WORK TASK 1:
Answer these questions from the passage on doom spending:
(a) What percentage of Gen Zers say their spending has gone up over the last six months?
(b) In the Credit Karma survey, what percentage of Americans have no savings at all?
(c) What share of the spikes in US inflation between 2020 and 2023 was reflected in corporate profits?

[[ SUPPLIED PASSAGE open ]]

As a result, 30% of respondents say they fear a future in which they’re not able to spend money on things that bring them happiness — which might just be driving more spending now.

“In the last six months, half of Americans say their financial situation has worsened, with 42% reportedly struggling to afford enough food for themselves and/or their household and another 56% living paycheck to paycheck. Yet, more than a quarter (27%) of Americans say they’re spending more money now than they were six months ago.”

Who’s Doom Spending?

In what’s likely to be unsurprising to any adults who’ve been forced to move back in with their parents for any length of time within the last decade, younger generations are less likely to have money and more likely to show up in stats supporting the doom spending trend.

33% of Gen Zers and 34% of millennials say that their spending has gone up over the last six months. Debt is also on the rise.

Why? That’s less clear. It might be frivolous travel and shopping. It might also be soaring rental payments — In just the last decade, rent inflation outpaced currency inflation by 40.7% in the US, and younger generations are more likely to rent.

There’s plenty evidence that people in the US – particularly younger people – are increasingly failing to save money. But there isn’t nearly as much evidence that they’re increasingly making the poor financial choices that the term “doom spending” seems to suggest.

Is Doom Spending One of the Those Made-Up Trends?

Doom spending is just a theory, and might not completely explain all the stats we’ve listed above. In fact, focusing on doom spending might just be another way to blame the consumer for a tightening economy that’s ultimately out of their control.

Take the declining savings rates, for example: According to the Credit Karma survey, 47% of Americans say the amount of saved money they have has dropped across the last six months, while 52% say they have fewer than $2,000 in savings (a metric which includes the 22% who have no savings at all).

Credit Karma’s article explaining doom spending cites these stats as if they’re an impact of doom spending. But they might just as likely be the impetus that causes Americans to start doom spending in the first place.

If this is true, it’s far from the first time we’ve seen a trending concept obscure the real culprits behind economic instability. An increased focus on employees’ failures to full return to the office led to the creation of the term “coffee badging,” although we later found out that a quarter of C-suite execs admited that they hoped employees would quit as a result of being forced to stop working remotely. Studies have found that 34% of the spikes in US inflation between 2020-2023 were reflected in corporate profits, suggesting price gouging.

[[ SUPPLIED PASSAGE closed ]]
[[ THE INPUT open ]]

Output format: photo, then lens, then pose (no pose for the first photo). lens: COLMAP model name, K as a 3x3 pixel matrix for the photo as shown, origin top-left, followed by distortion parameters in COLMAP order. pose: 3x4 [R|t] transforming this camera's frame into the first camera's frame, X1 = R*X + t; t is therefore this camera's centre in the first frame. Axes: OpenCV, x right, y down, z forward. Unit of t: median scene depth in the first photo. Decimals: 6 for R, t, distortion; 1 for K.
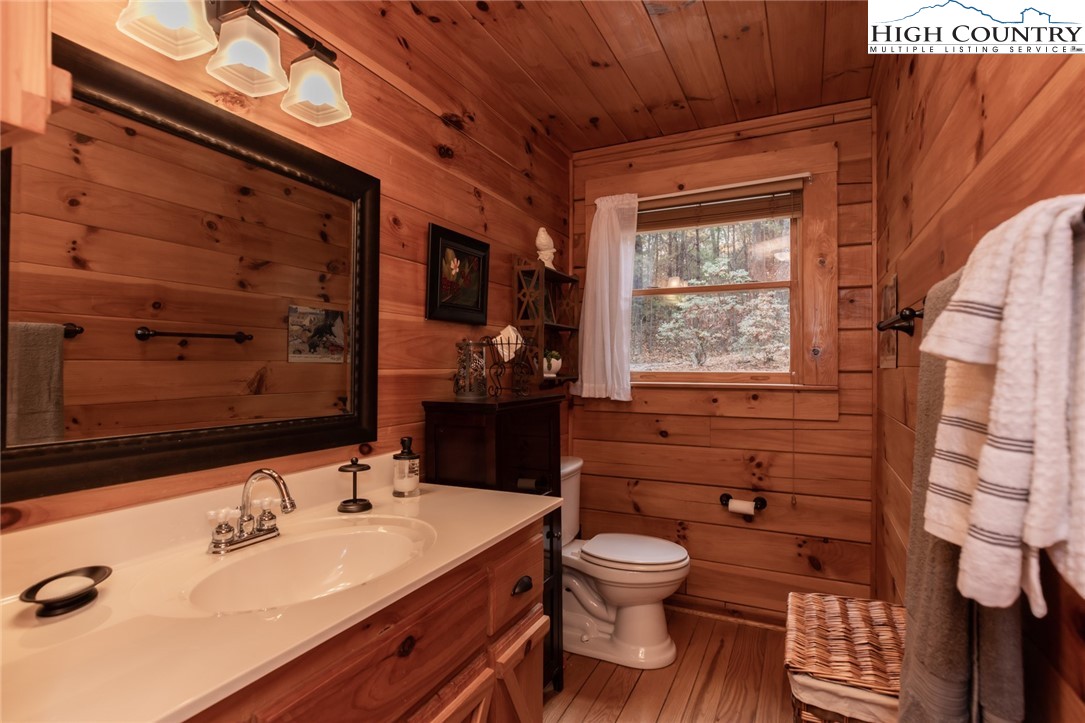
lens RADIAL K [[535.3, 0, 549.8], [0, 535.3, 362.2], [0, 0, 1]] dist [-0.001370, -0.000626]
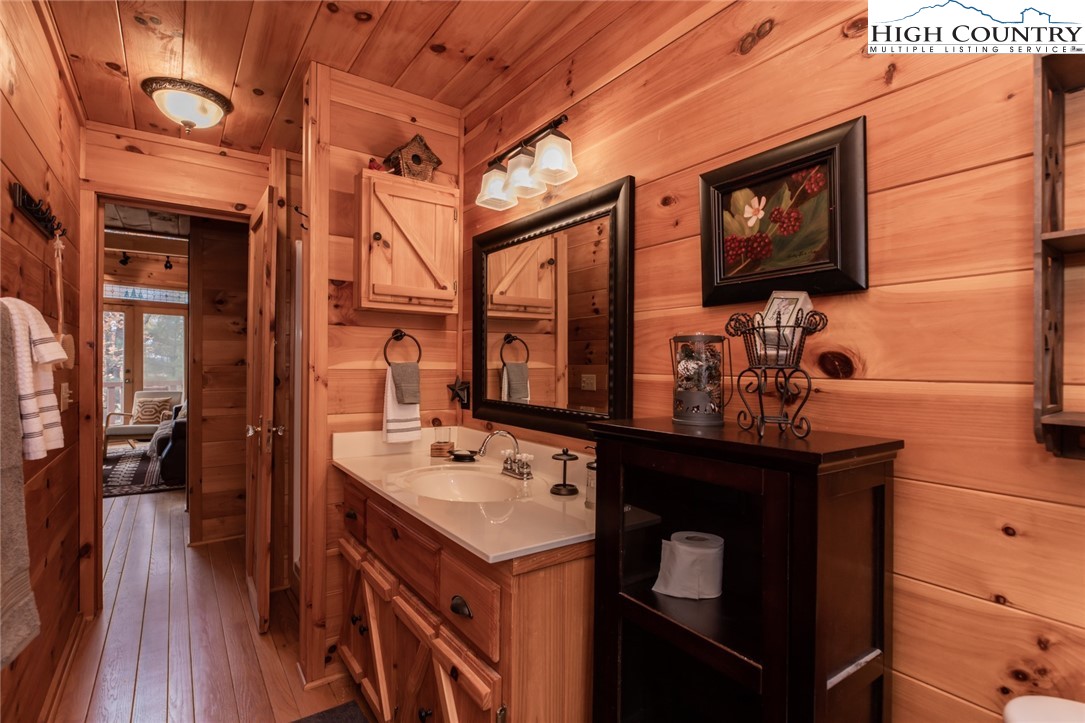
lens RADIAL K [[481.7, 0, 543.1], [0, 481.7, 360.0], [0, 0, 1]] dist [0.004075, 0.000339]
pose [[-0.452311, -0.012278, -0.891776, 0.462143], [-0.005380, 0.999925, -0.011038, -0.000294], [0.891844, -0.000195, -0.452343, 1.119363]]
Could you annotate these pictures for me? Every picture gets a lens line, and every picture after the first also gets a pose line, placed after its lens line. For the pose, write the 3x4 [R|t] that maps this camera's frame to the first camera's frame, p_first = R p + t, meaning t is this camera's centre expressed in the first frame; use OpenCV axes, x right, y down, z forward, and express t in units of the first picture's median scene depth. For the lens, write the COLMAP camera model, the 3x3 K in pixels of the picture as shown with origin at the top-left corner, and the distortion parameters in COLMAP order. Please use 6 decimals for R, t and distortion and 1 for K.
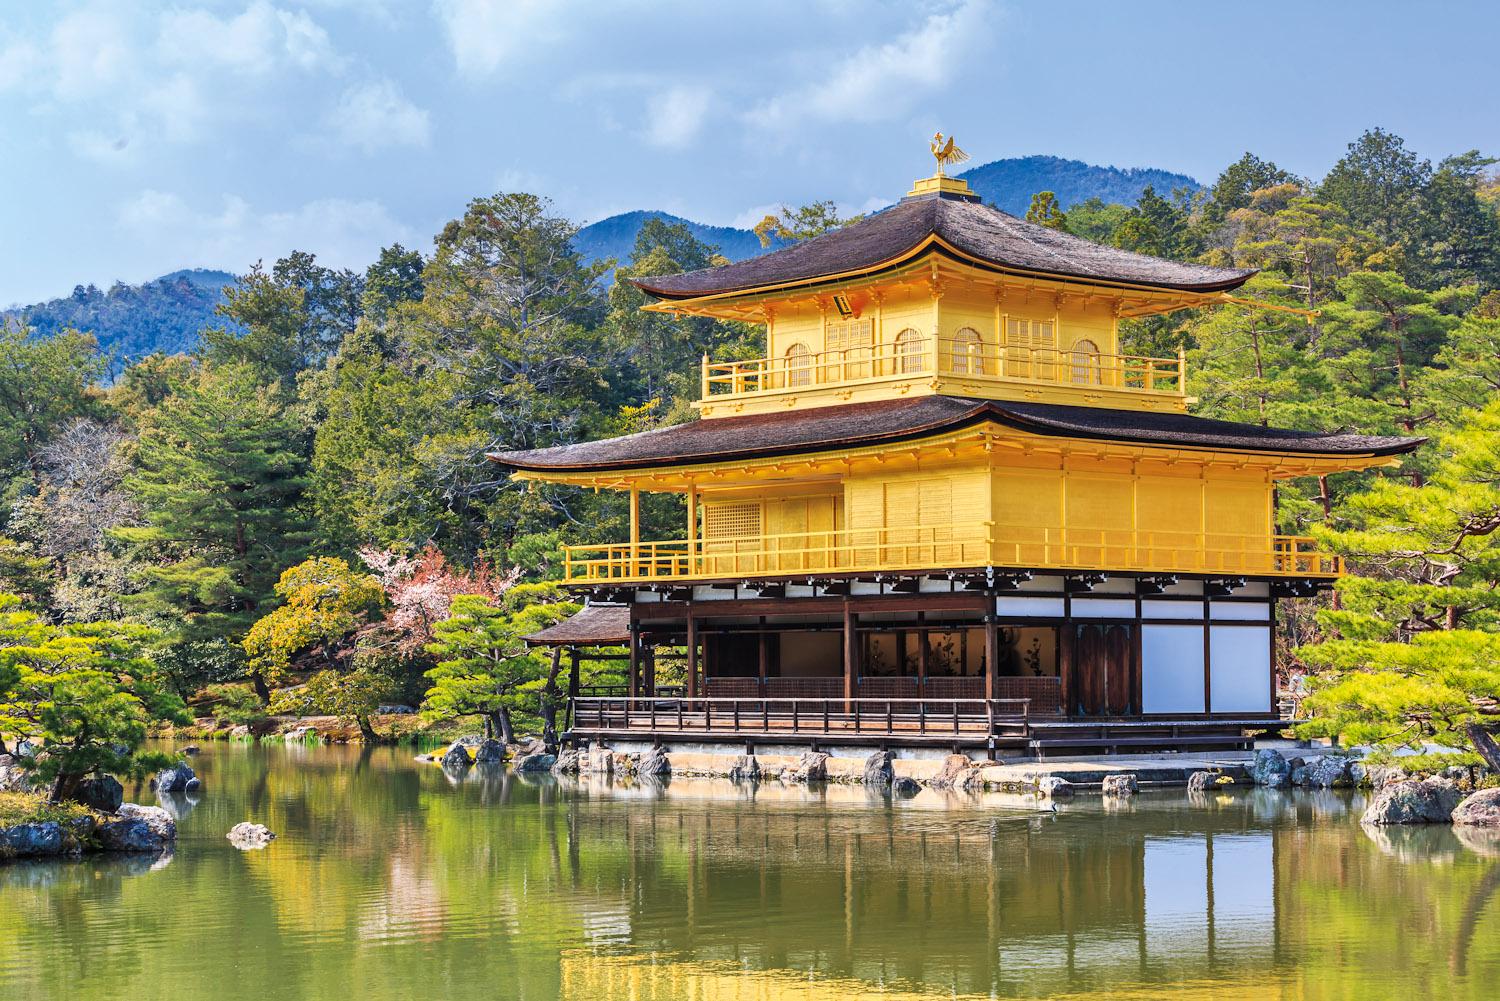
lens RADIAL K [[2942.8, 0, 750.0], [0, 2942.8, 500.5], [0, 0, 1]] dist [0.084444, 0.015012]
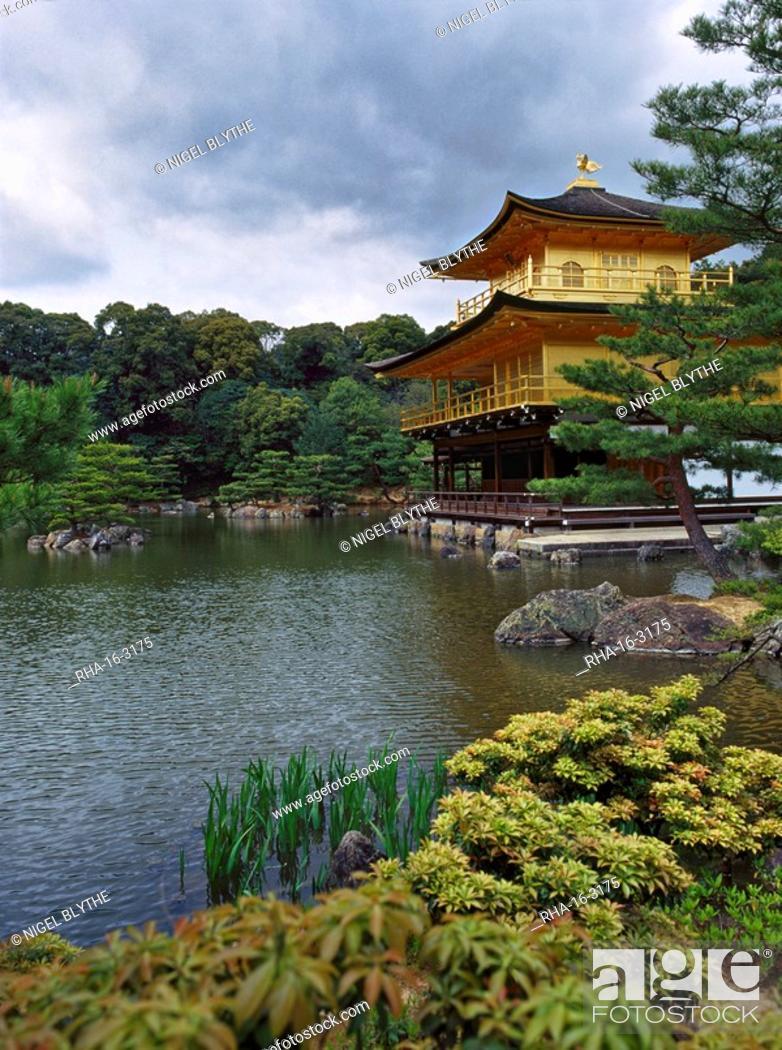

[[ THE INPUT closed ]]

WORK TASK 2:
Print everything in the records from their start down to the line that contains "-0.000195, -0.452343, 1.119363]]", including both ends, and leave the pictures out.

WRITTEN ANSWER 1:
(a) 33%
(b) 22%
(c) 34%

WRITTEN ANSWER 2:
Output format: photo, then lens, then pose (no pose for the first photo). lens: COLMAP model name, K as a 3x3 pixel matrix for the photo as shown, origin top-left, followed by distortion parameters in COLMAP order. pose: 3x4 [R|t] transforming this camera's frame into the first camera's frame, X1 = R*X + t; t is therefore this camera's centre in the first frame. Axes: OpenCV, x right, y down, z forward. Unit of t: median scene depth in the first photo. Decimals: 6 for R, t, distortion; 1 for K.
lens RADIAL K [[535.3, 0, 549.8], [0, 535.3, 362.2], [0, 0, 1]] dist [-0.001370, -0.000626]
lens RADIAL K [[481.7, 0, 543.1], [0, 481.7, 360.0], [0, 0, 1]] dist [0.004075, 0.000339]
pose [[-0.452311, -0.012278, -0.891776, 0.462143], [-0.005380, 0.999925, -0.011038, -0.000294], [0.891844, -0.000195, -0.452343, 1.119363]]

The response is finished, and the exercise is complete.